= SOURCE EXCERPT =
#####
There comes a time in most writers’ lives when the dreaded “Writer’s Block” rears its ugly head. You writers know what I’m talking about. That awful “I can’t write a thing” block which sometimes starts one day and can be devastating to a writer. The longer the block lasts the worst it gets. It is the time where finding something to write about is like pulling a tooth from an un-sedated and angry tiger.

My first and only block lasted a week and it was the longest week of my life. It started early one morning when I sat down to type and nothing came. I thought of a word…I typed it…but the next word didn’t come. Nor did the next hundred or so words come. I stared at the blank paper.

I explored more options. I read the paper. I watched the news…but there was still no way that I could develop a plot from anything I’d seen or done. My creative soul was slowly dying. I groaned.

Later on in the day, I sat in front of my computer and froze. What if I never was able to write again? What would I do? I need to write to keep my sanity. I need to put into words all the things that life has thrown at me.

As the week went on and I experience more inability to write, I went into panic mode. I really pushed myself to come up with something and found myself falling into a deep abyss that threatened to end my writing days. I couldn’t even write my grocery list, let alone a serious picture book that had all the necessary elements in it. While many non-writers think writing a picture book must be a piece of cake, those who write them know how much of a challenge it can be to move the story along in an exciting way that satisfies the reader.

My family, though very supportive overall, couldn’t understand why I fretted so much. “You’re working yourself up over nothing,” they gently chided. “How hard can it be?”

“Not hard at all when I’m in the zone,” I returned with a bit of an attitude. “It’s horribly hard, almost impossible when I’m like this!” I grumbled, before storming out to work off my irritability.

As the week went on, I was more and more miserable and so were my family and group members unfortunately. Every afternoon and early evening for that week, I sat in front of my computer... and sat some more. What little I wrote made no sense to me. My trash can overflowed with my foiled attempts.
#####
= LISTED RECORDS =
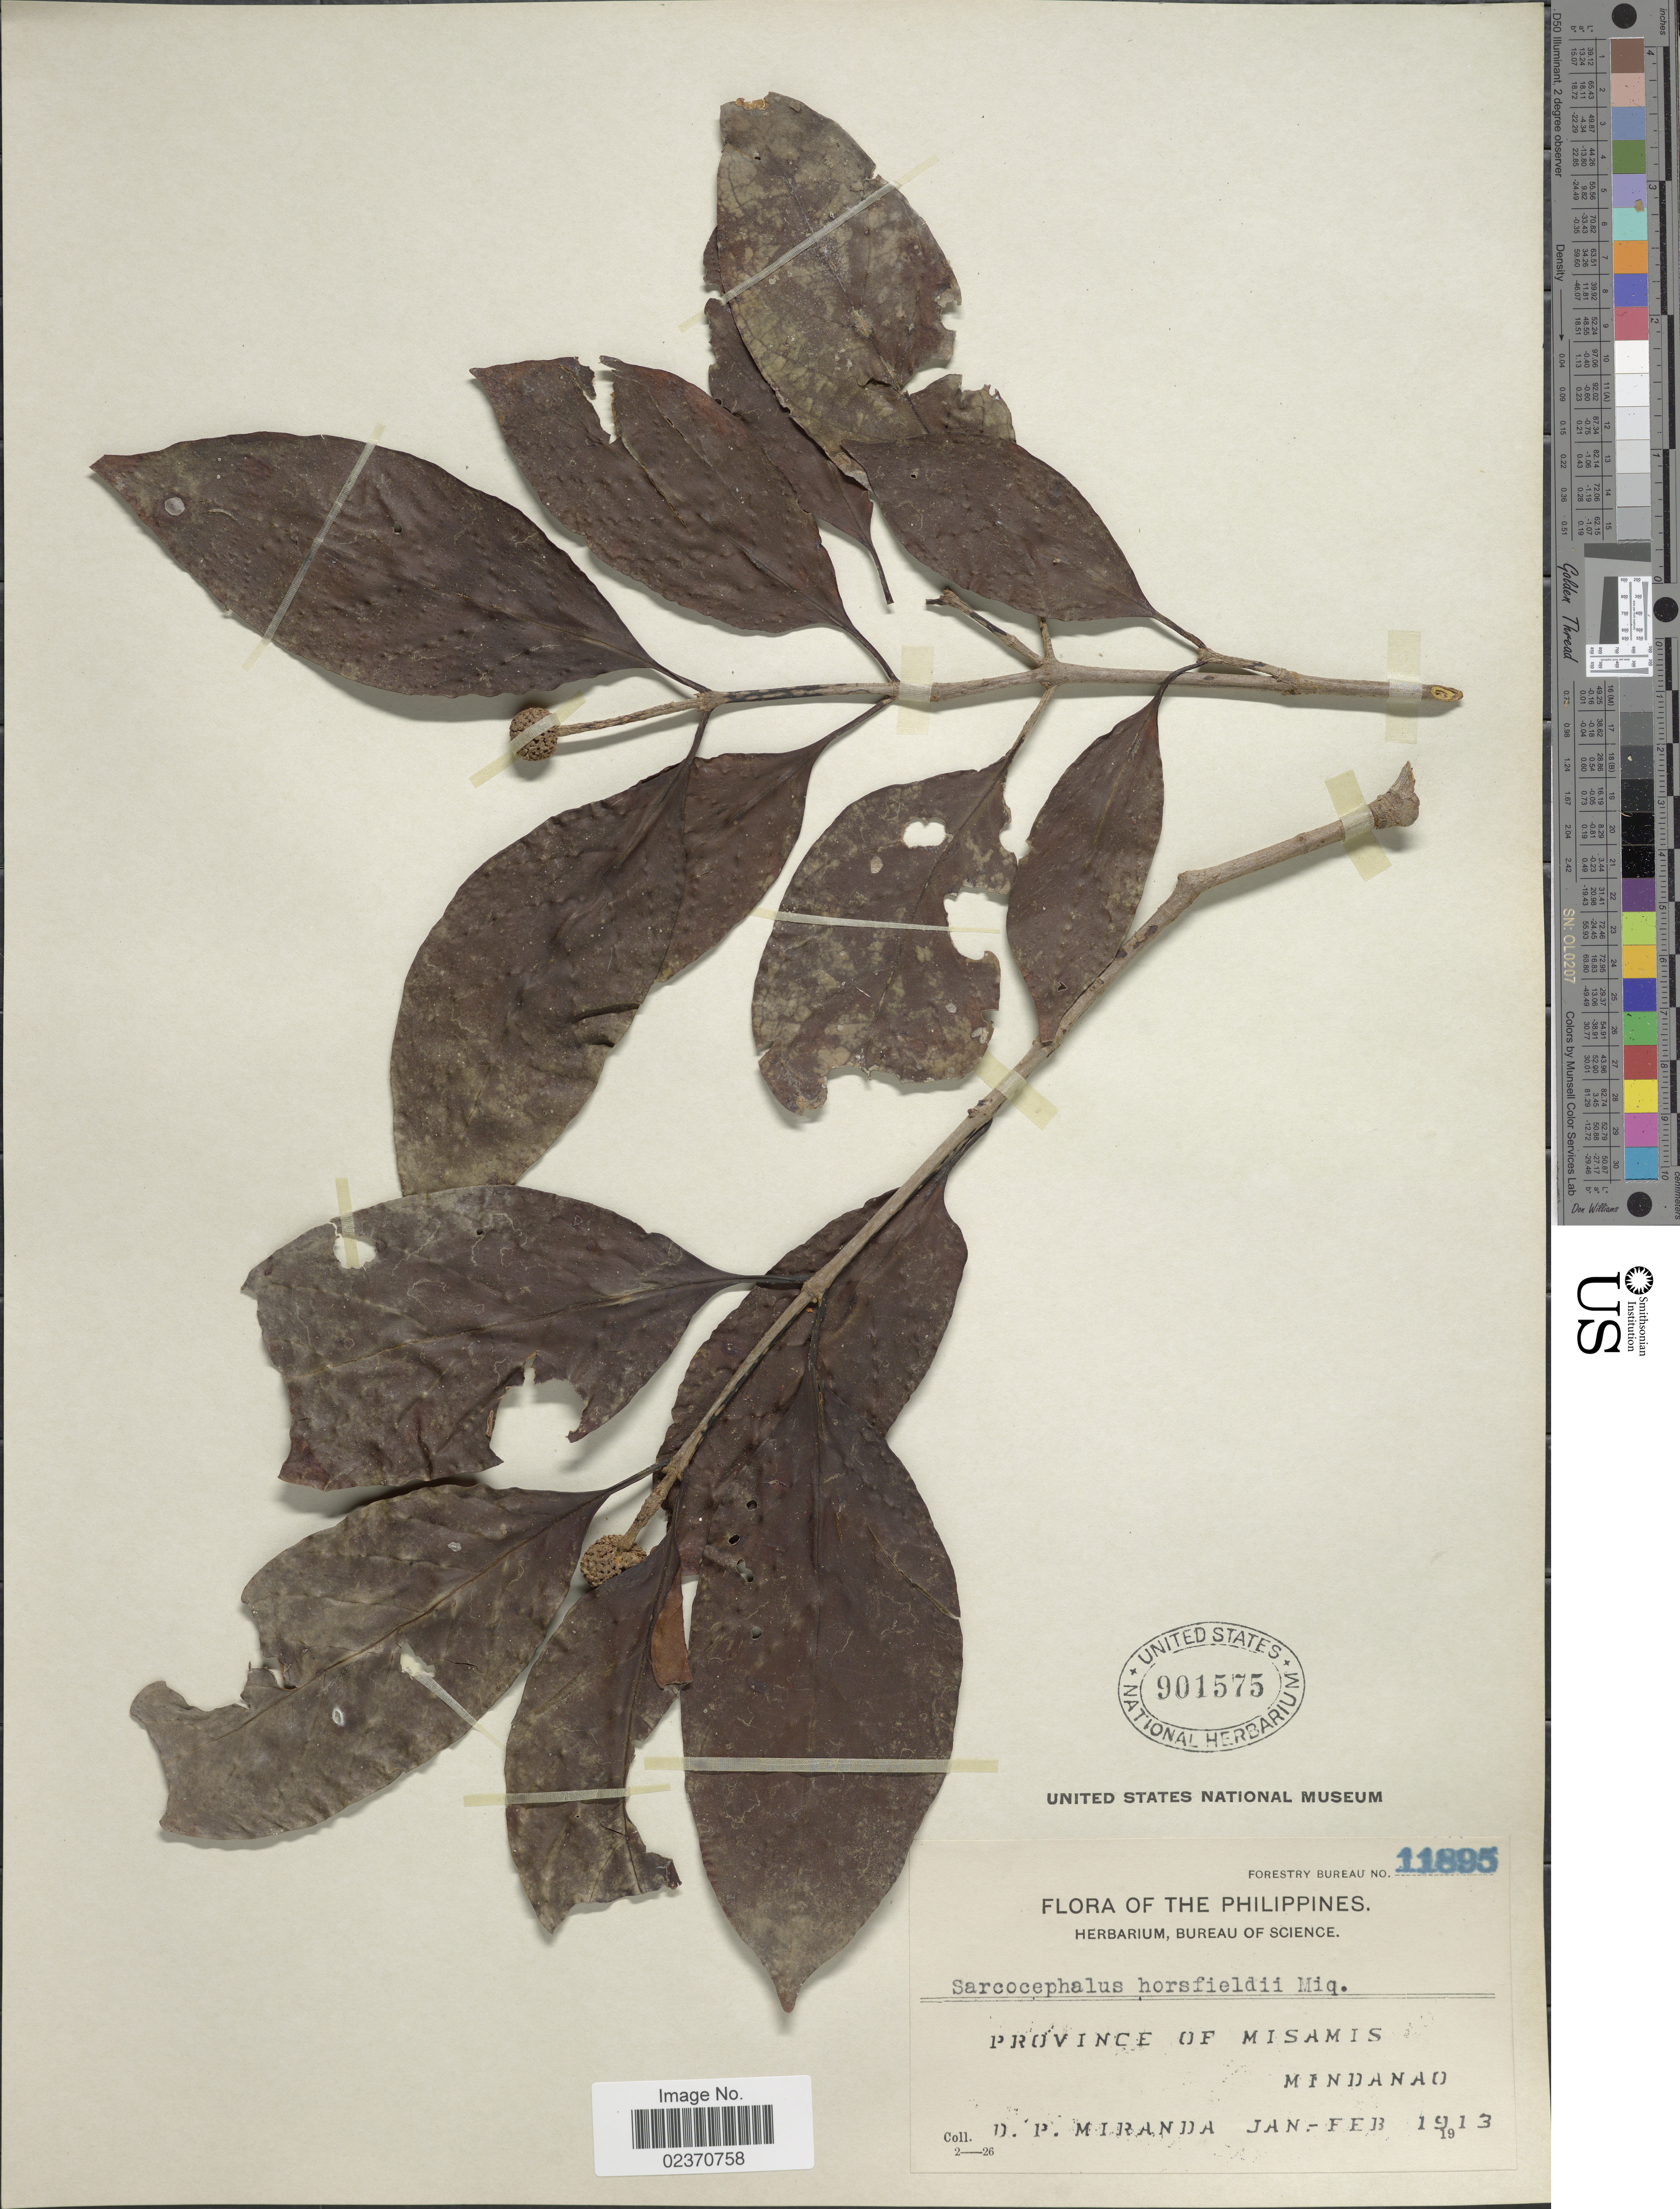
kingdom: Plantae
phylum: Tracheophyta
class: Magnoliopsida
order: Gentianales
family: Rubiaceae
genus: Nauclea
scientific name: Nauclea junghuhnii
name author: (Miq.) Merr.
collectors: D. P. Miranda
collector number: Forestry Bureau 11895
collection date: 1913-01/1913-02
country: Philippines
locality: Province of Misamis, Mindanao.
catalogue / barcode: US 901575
#####
= GIVEN EXERCISE =
Resume the writer's block essay after the sentence "My trash can overflowed with my foiled attempts."

= ANSWER TO THE PROBLEM =
Frustrations built with each day that passed. Finally, on day five, I closed up my latest attempt and shut down my computer vowing to never write again. I had never had difficult writing. It had always come easy for me. Now I couldn’t even write a decent first sentence, let alone a full article or story. I was finished...done as a writer almost before I began. I walked away with tears streaming down my cheeks.

For me this terrible time came to an abrupt end on the seventh day. I went to the mailbox and received a letter from a colleague that I had done some editing for. She was over the moon because the piece I had worked on with her was accepted for publication. While it wasn’t my success, she couldn’t stop saying how much my advice and help had improved the article. I was so happy for her that I went in and sat down to begin writing.

The words flowed easily. I couldn’t type fast enough to keep up with my thoughts. I was in writer’s heaven. The block was gone. I did a little happy dance around my living room.

The lesson I learned the hard way was the more uptight I became about having writer’s block, the more likely it was I wouldn’t be able to write. Once I relaxed the words flowed. That lesson was not an easy one for me. As a child, my mom used to joke that when our maker was handing out virtues, I managed to skip patience line at least three times. Thank goodness, I have gotten better.

So, if you suffer from writer’s block...just relax and let it happen. Before you know it, the words will come and you’ll be off and running on the road to publication.